■ SUPPLIED RECORDS
++++

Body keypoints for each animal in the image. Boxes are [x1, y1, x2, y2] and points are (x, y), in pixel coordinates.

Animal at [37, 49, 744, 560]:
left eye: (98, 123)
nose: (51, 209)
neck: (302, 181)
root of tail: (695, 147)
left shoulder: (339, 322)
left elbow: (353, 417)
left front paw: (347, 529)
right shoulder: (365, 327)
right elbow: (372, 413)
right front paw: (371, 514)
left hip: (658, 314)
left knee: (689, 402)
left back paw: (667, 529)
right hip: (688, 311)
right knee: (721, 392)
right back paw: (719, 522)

++++

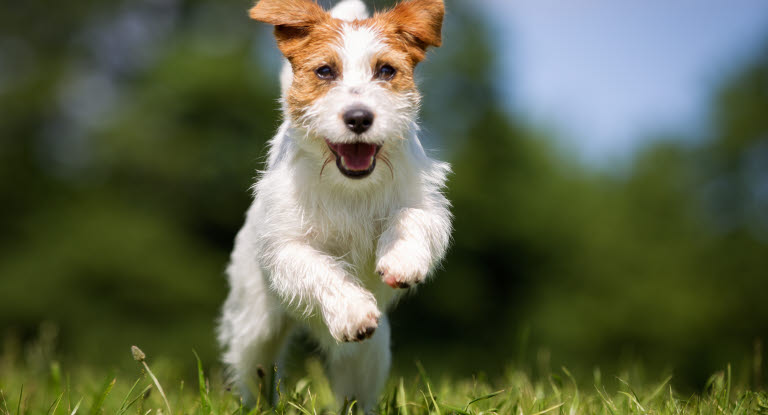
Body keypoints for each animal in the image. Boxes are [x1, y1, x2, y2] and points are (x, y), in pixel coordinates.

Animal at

++++

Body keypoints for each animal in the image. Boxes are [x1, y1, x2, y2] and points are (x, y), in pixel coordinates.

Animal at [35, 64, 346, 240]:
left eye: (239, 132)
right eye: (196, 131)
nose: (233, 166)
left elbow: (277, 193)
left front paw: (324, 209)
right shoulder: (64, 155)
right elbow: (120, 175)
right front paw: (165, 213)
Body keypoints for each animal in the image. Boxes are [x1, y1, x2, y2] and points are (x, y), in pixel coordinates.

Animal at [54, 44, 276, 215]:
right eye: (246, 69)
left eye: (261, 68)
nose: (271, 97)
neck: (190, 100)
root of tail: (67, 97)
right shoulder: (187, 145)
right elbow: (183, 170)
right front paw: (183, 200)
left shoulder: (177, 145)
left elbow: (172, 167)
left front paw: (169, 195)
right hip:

++++

■ EXERCISE
The required answer is the run of lines above, starting at the line with "right shoulder: (365, 327)" and ending at the line with "right back paw: (719, 522)", reproduced exactly with both ends.

■ OUTPUT OF THE EXERCISE
right shoulder: (365, 327)
right elbow: (372, 413)
right front paw: (371, 514)
left hip: (658, 314)
left knee: (689, 402)
left back paw: (667, 529)
right hip: (688, 311)
right knee: (721, 392)
right back paw: (719, 522)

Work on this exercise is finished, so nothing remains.